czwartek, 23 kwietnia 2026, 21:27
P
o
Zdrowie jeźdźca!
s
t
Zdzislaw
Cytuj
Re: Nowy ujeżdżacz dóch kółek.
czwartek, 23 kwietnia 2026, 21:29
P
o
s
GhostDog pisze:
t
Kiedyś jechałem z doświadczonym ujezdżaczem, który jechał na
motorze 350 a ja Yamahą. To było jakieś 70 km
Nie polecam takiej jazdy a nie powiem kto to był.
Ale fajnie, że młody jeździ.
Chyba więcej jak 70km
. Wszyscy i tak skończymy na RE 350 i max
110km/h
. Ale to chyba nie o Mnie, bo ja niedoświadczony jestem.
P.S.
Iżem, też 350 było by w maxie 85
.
***
» Work order:
All lines from the line holding "motorze 350 a ja Yamahą. To było jakieś 70 km" through the end of the records above need to be transcribed exactly, and no other text should appear.

» The answer:
motorze 350 a ja Yamahą. To było jakieś 70 km
Nie polecam takiej jazdy a nie powiem kto to był.
Ale fajnie, że młody jeździ.
Chyba więcej jak 70km
. Wszyscy i tak skończymy na RE 350 i max
110km/h
. Ale to chyba nie o Mnie, bo ja niedoświadczony jestem.
P.S.
Iżem, też 350 było by w maxie 85
.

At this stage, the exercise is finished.